给定练习 1
请抄录关于 User 特征预取的节选中从“在某些场景下,当接收到推荐请求后,首先会预取 user 特征,然后才进入推荐流程中。”一直到“User 特征的获取,配置上是与特征获取相同的。”的全部文字。
给定练习 2
根据关于 User 特征预取的节选,UserFeatureConfs 在什么时候执行,执行方式是怎样的?

所给节选

User 特征预取

背景

在某些场景下,当接收到推荐请求后,首先会预取 user 特征,然后才进入推荐流程中。

  • 阻塞获取 user 特征, 因为 user 特征会在召回或者过滤阶段用到, 必须先取到才能走接下来的流程。

  • user 特征预取, 为了性能考虑,需要异步取 user 特征, 之后才在粗排或者精排里用到。

同时, user 特征的预取也需要 AB 实验参数的支持。

User 特征的获取,配置上是与特征获取相同的。

阻塞获取 User 特征

使用 UserFeatureConfs 进行配置。 也是支持多场景配置, home_feed 是场景名称。 可以看到和 FeatureConfs 配置是完全类似的。 UserFeatureConfs 会在整个推荐流程之前执行,并且是阻塞式的,加载完特征之后才进行推荐流程。

{
  "UserFeatureConfs": {
    "home_feed": {
      "AsynLoadFeature": true,
      "FeatureLoadConfs": [
        {
          "FeatureDaoConf": {
            "AdapterType": "hologres",
            "HologresName": "pairec-holo",
            "FeatureKey": "user:uid",
            "UserFeatureKeyName": "client_str",
            "HologresTableName": "dwd_ali_user_all_feature_v2_holo",
            "UserSelectFields": "*",
            "FeatureStore": "user"
          },
          "Features": [
            {
              "FeatureType": "new_feature",
              "FeatureName": "day_h",
              "Normalizer": "hour_in_day",
              "FeatureStore": "user"
            },
            {
              "FeatureType": "new_feature",
              "FeatureName": "week_day",
              "Normalizer": "weekday",
              "FeatureStore": "user"
            }
          ]
        },
        {
          "FeatureDaoConf": {
            "AdapterType": "be",
            "BeName": "be-pairec",
            "BizName": "shihuo_sequence_feature",
            "FeatureKey": "user:uid",
            "UserFeatureKeyName": "user_id",
            "ItemFeatureKeyName": "item_id",
            "BeItemFeatureKeyName": "item_id",
            "TimestampFeatureKeyName": "timestamp",
            "BeTimestampFeatureKeyName": "event_time",
            "BeEventFeatureKeyName": "event_type",
            "FeatureType": "sequence_feature",
            "NoUsePlayTimeField": true,
            "SequencePlayTime": "",
            "SequenceLength": 50,
            "SequenceDelim": ";",
            "SequenceDimFields": "",
            "SequenceName": "click_50_seq",
            "FeatureStore": "user",
            "SequenceEvent": "click"

所给材料

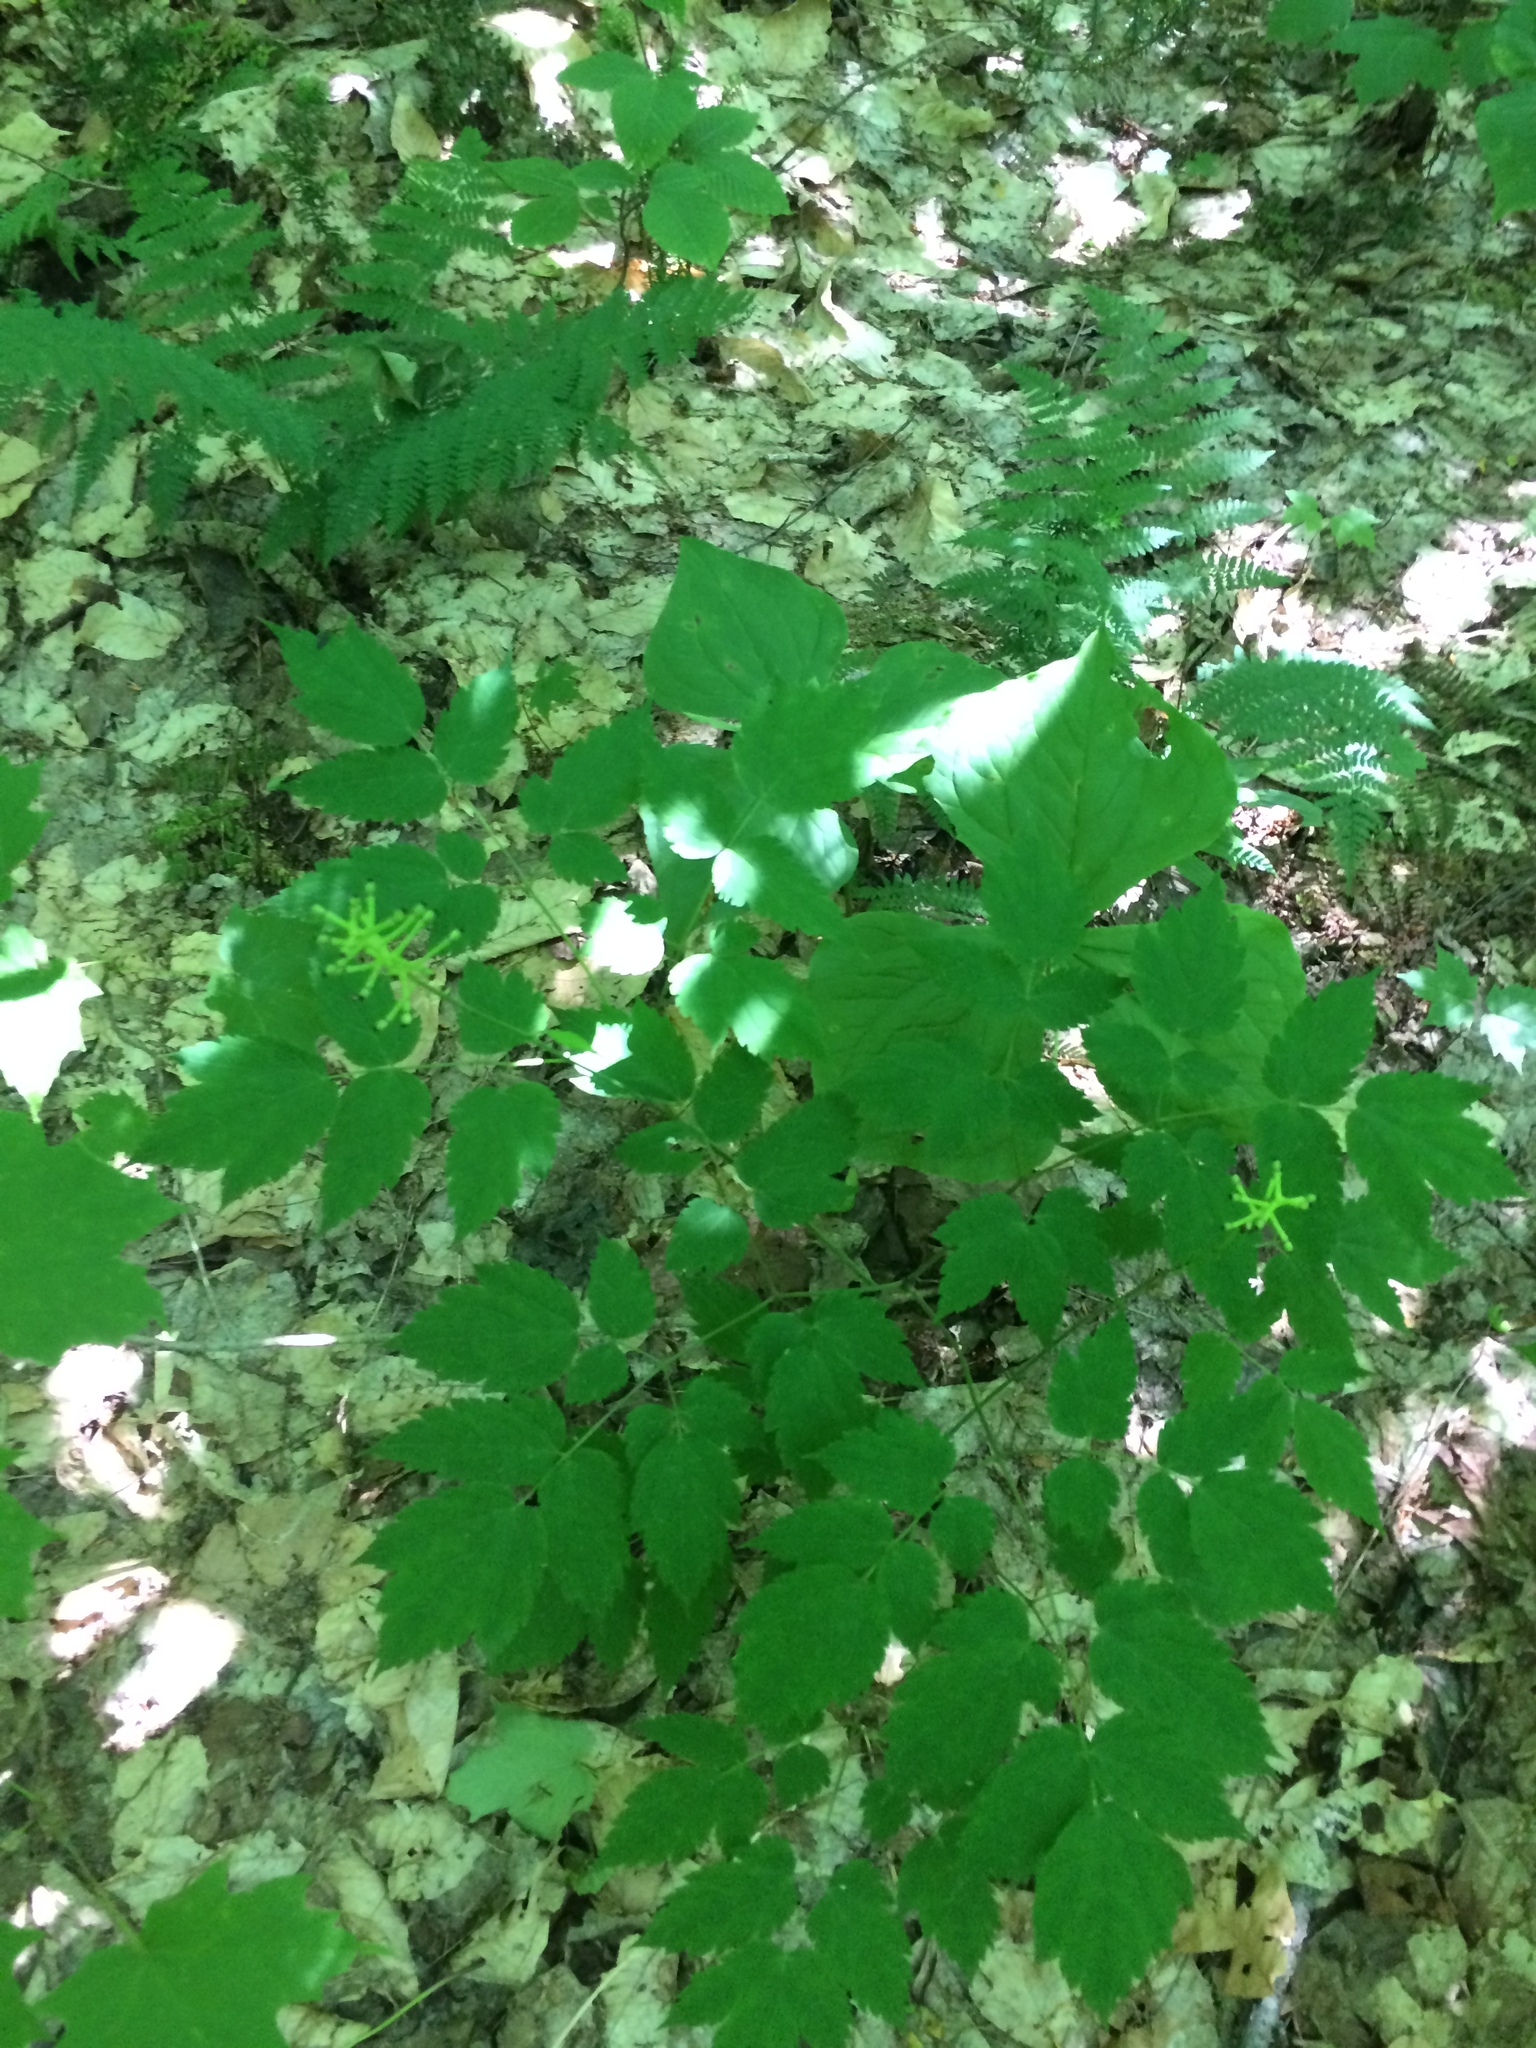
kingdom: Plantae
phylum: Tracheophyta
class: Magnoliopsida
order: Ranunculales
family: Ranunculaceae
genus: Actaea
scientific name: Actaea pachypoda
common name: Doll's-eyes
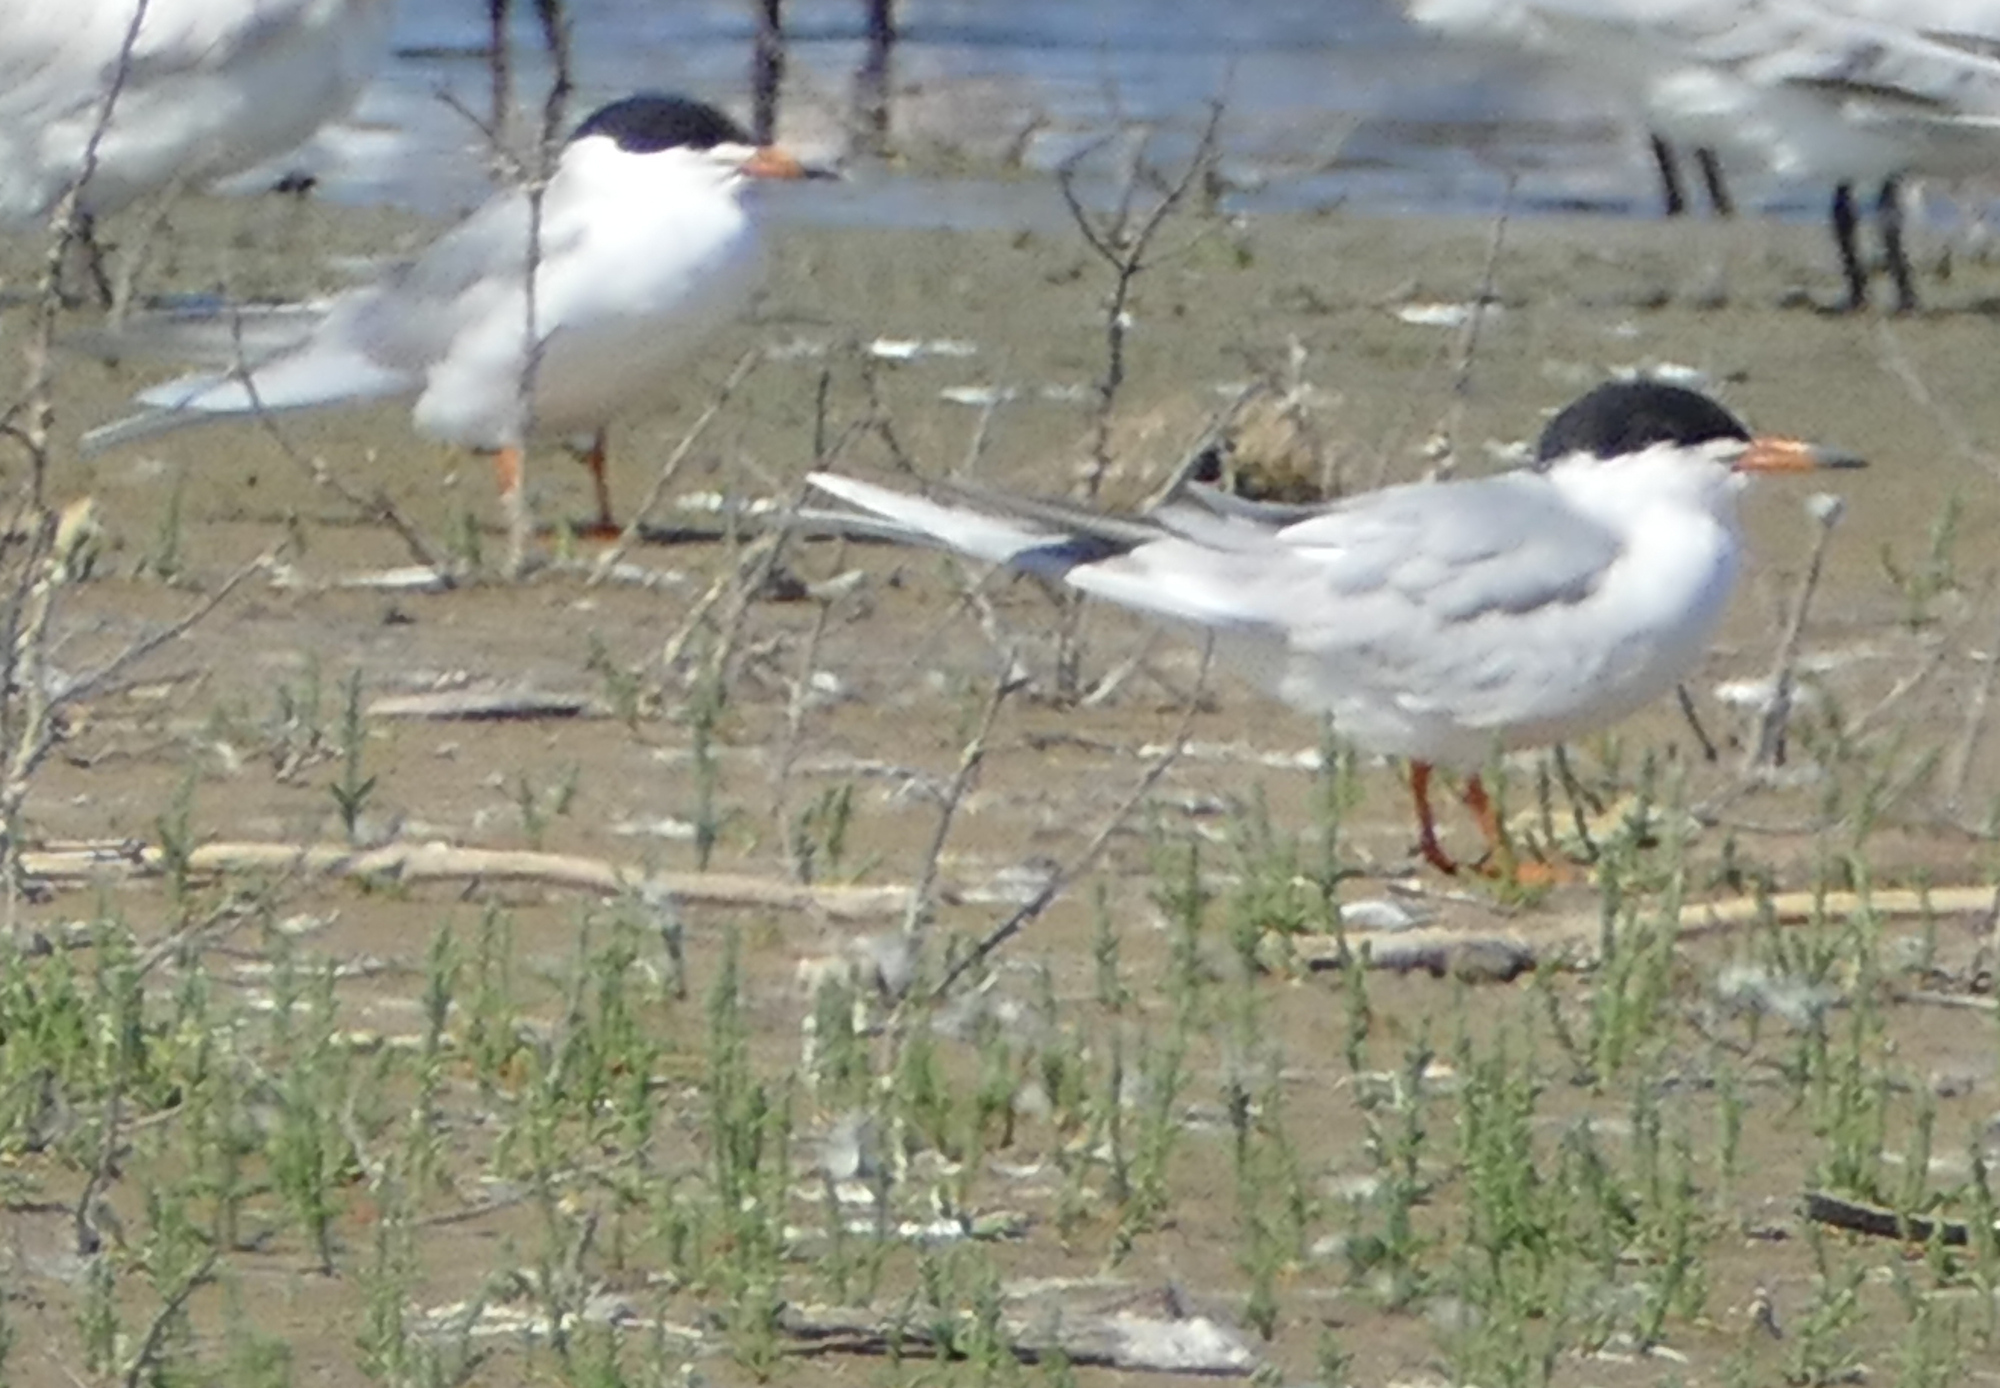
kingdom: Animalia
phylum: Chordata
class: Aves
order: Charadriiformes
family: Laridae
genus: Sterna
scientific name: Sterna forsteri
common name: Forster's tern
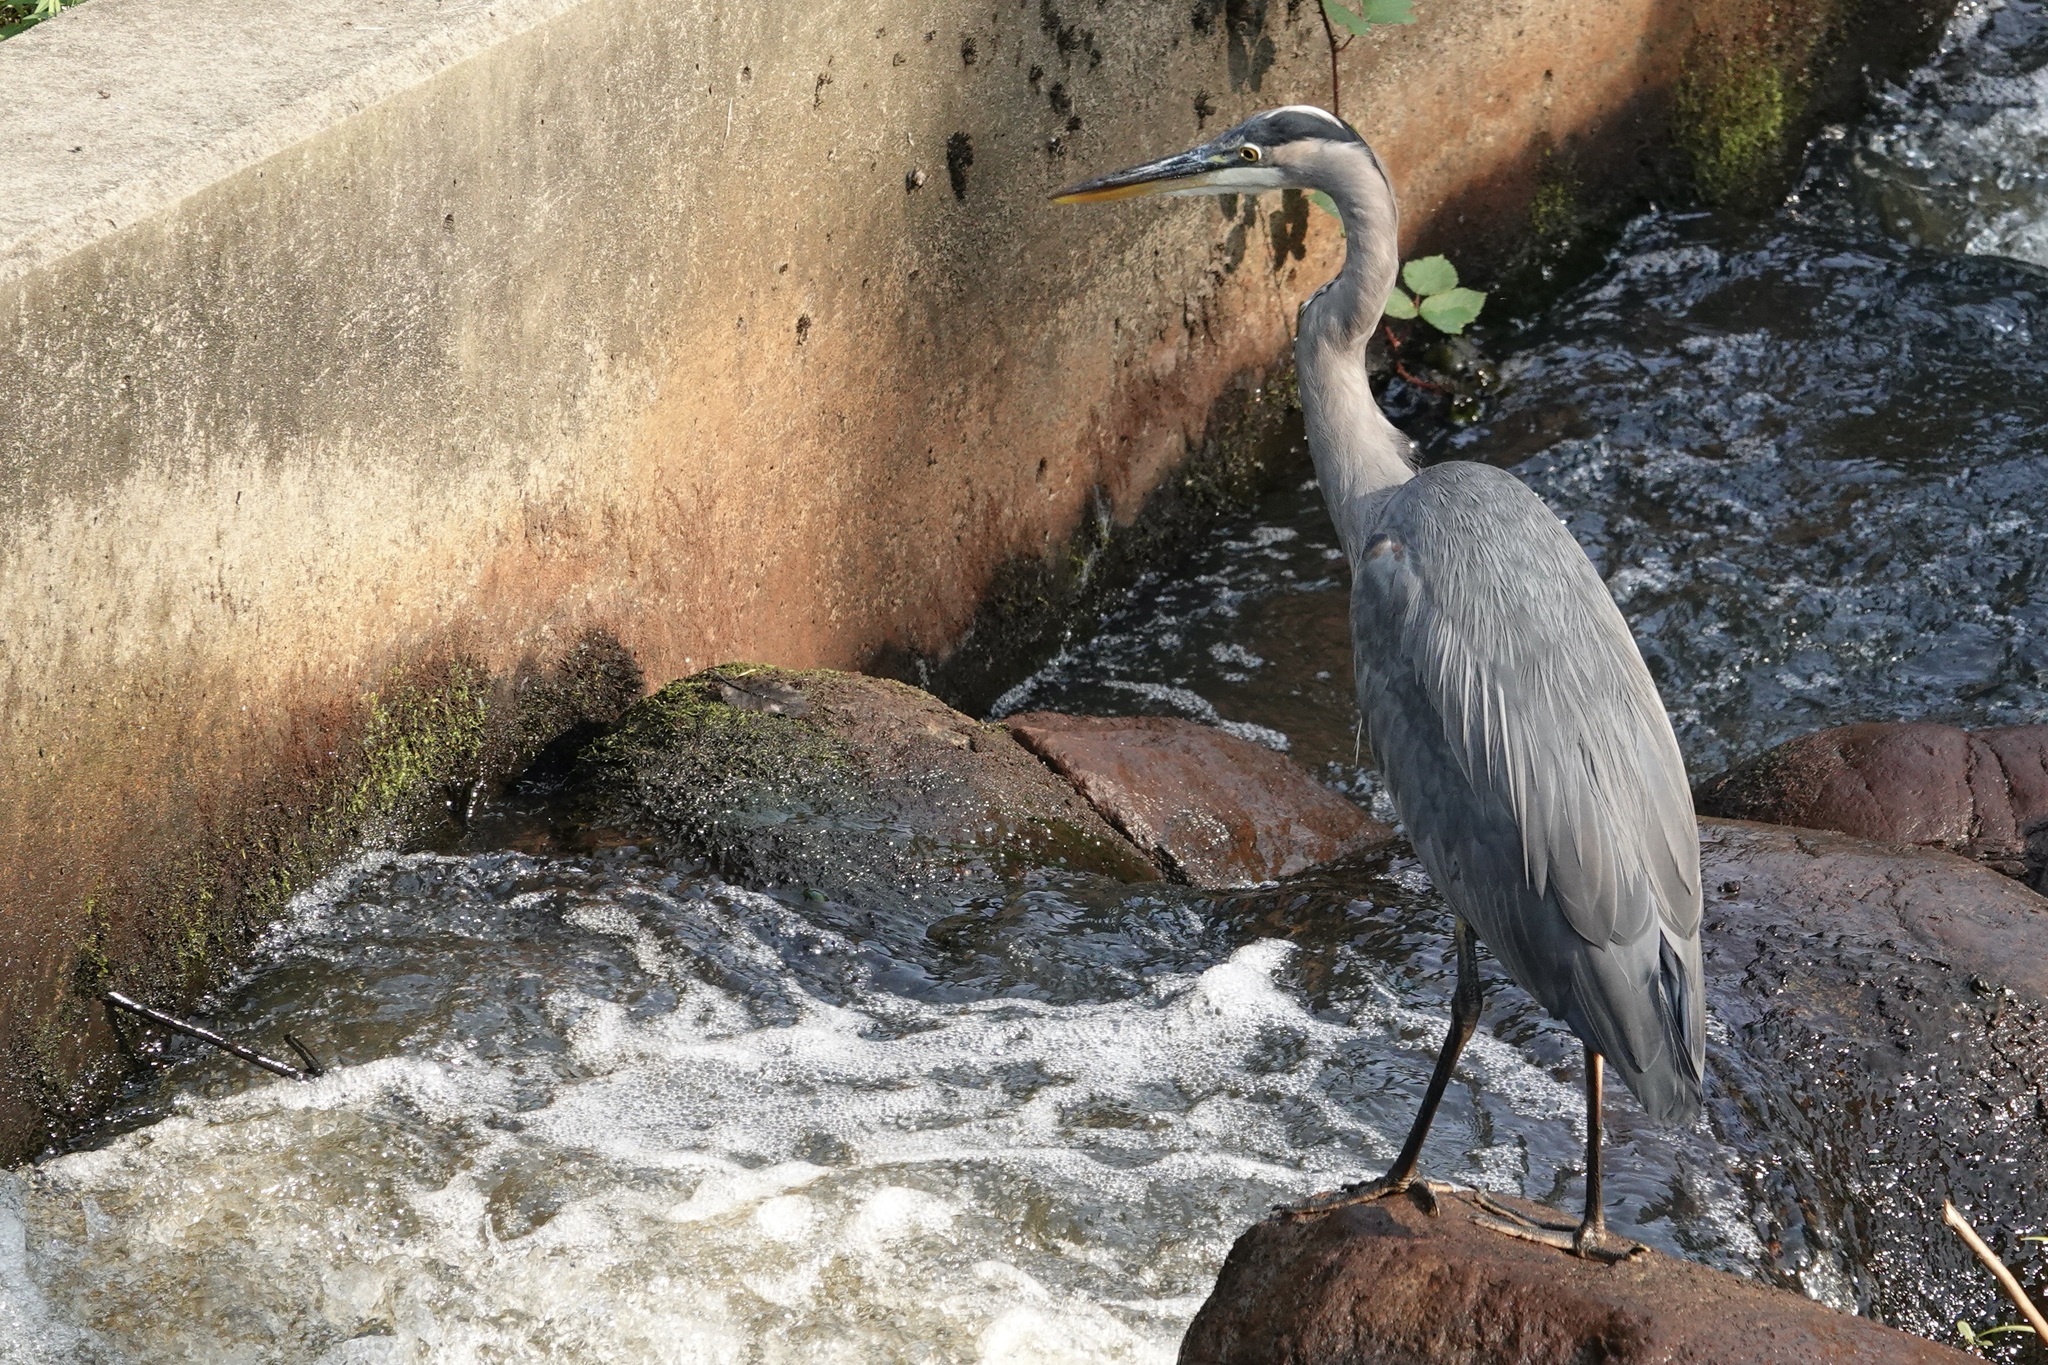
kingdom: Animalia
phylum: Chordata
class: Aves
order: Pelecaniformes
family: Ardeidae
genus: Ardea
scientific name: Ardea herodias
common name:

完整解答 1
在某些场景下,当接收到推荐请求后,首先会预取 user 特征,然后才进入推荐流程中。

  • 阻塞获取 user 特征, 因为 user 特征会在召回或者过滤阶段用到, 必须先取到才能走接下来的流程。

  • user 特征预取, 为了性能考虑,需要异步取 user 特征, 之后才在粗排或者精排里用到。

同时, user 特征的预取也需要 AB 实验参数的支持。

User 特征的获取,配置上是与特征获取相同的。

完整解答 2
UserFeatureConfs 在整个推荐流程之前执行,而且是阻塞式的,特征加载完之后才进入推荐流程。